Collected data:
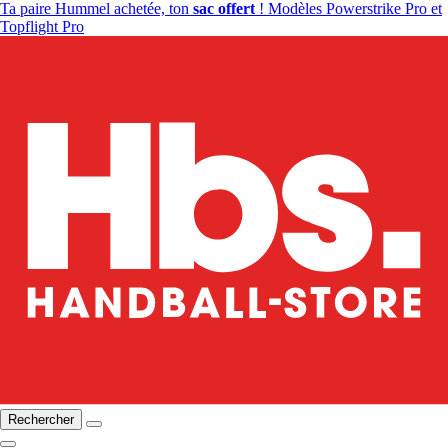
Ta paire Hummel achetée, ton
sac offert
! Modèles Powerstrike Pro et
Topflight Pro
Rechercher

* Your objective
Edit the text of the records so that each "Pro" becomes "Elite", with every other character unchanged. Omit the pictures from your answer.

* Expected answer
Ta paire Hummel achetée, ton
sac offert
! Modèles Powerstrike Elite et
Topflight Elite
Rechercher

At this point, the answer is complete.